(Materials provided):
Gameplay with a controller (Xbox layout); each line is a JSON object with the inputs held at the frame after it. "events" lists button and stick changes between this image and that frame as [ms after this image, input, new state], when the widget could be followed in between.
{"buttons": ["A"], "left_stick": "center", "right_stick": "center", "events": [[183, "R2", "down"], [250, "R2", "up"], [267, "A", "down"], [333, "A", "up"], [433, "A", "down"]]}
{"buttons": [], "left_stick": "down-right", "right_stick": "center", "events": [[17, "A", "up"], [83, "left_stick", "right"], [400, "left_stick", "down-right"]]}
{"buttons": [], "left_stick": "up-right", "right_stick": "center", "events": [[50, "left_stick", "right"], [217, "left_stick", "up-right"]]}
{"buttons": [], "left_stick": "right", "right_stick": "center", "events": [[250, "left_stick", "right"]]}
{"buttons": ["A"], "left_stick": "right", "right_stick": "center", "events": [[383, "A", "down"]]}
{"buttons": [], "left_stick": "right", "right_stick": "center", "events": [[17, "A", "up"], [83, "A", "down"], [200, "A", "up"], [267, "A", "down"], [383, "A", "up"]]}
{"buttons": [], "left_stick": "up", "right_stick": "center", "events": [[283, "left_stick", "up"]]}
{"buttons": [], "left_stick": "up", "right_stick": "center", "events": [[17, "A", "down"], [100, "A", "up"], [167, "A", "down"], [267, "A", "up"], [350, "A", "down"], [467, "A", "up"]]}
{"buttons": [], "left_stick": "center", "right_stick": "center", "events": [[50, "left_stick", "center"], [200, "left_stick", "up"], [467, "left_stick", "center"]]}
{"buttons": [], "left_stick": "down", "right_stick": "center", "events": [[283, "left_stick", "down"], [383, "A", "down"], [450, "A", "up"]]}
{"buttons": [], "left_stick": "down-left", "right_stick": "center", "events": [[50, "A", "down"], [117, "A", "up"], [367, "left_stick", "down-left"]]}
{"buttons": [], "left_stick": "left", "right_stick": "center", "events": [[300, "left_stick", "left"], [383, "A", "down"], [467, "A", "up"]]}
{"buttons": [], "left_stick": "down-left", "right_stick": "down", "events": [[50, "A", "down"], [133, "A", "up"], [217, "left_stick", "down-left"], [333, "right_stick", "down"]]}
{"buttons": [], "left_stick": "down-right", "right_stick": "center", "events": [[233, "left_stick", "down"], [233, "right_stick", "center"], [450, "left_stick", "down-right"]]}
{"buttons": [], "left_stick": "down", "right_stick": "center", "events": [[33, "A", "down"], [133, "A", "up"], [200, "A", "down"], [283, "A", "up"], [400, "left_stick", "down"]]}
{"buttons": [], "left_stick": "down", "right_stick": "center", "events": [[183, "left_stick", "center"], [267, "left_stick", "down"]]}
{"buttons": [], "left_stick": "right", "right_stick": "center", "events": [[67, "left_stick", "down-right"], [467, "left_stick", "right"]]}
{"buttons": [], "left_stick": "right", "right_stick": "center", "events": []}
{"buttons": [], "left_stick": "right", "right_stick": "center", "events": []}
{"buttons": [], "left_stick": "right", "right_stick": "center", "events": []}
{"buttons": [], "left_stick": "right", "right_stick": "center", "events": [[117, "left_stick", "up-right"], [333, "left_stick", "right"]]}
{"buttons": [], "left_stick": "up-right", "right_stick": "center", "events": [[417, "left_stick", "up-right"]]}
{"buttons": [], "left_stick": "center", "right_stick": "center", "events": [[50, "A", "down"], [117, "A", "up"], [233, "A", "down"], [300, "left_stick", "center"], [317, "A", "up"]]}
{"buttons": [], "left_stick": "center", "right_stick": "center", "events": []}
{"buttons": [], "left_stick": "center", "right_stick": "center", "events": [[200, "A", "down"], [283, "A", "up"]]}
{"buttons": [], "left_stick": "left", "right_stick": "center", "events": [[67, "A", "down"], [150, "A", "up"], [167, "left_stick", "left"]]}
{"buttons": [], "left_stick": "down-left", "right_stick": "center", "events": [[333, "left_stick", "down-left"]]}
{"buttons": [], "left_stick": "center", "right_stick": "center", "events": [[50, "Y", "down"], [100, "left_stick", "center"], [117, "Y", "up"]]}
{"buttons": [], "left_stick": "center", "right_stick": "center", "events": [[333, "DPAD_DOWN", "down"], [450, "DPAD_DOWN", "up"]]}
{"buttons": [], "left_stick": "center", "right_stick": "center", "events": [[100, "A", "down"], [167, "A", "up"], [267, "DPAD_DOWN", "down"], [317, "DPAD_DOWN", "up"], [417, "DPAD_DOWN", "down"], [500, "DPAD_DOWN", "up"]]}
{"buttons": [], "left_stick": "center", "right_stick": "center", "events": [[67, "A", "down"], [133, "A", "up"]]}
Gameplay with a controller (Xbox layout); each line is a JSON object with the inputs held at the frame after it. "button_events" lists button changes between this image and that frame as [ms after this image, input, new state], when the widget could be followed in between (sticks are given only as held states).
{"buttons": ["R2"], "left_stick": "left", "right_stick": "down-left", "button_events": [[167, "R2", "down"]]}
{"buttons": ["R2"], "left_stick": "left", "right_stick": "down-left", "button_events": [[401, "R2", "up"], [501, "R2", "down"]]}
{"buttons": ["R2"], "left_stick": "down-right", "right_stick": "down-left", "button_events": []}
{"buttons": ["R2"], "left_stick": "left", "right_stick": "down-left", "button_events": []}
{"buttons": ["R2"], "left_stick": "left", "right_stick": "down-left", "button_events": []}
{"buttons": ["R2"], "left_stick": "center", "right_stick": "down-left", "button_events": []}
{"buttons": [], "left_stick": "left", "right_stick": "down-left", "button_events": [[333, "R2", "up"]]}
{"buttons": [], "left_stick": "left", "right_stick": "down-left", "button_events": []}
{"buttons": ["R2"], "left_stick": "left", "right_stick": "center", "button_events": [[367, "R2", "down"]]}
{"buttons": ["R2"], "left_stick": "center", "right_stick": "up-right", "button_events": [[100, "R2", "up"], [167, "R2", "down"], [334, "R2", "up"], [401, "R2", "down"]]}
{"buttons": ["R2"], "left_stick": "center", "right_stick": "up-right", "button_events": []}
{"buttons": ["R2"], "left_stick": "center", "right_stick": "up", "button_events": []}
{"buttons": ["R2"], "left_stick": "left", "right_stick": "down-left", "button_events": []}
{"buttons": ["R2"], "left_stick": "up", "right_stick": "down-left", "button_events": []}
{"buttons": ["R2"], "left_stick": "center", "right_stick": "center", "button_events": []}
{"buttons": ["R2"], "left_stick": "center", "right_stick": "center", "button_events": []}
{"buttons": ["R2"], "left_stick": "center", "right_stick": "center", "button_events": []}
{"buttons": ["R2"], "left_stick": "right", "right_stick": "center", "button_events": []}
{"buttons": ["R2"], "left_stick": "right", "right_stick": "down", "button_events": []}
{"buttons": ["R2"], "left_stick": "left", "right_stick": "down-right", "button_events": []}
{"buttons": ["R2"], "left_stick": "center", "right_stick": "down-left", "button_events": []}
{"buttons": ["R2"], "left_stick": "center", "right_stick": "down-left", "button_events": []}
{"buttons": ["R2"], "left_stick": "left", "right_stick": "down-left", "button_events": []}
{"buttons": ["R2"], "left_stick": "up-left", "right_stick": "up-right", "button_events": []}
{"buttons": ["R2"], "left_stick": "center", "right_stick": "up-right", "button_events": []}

(Work item):
Check each line of the entries above for the word "state". List the ones that have it.

(Task solution):
Gameplay with a controller (Xbox layout); each line is a JSON object with the inputs held at the frame after it. "events" lists button and stick changes between this image and that frame as [ms after this image, input, new state], when the widget could be followed in between.
Gameplay with a controller (Xbox layout); each line is a JSON object with the inputs held at the frame after it. "button_events" lists button changes between this image and that frame as [ms after this image, input, new state], when the widget could be followed in between (sticks are given only as held states).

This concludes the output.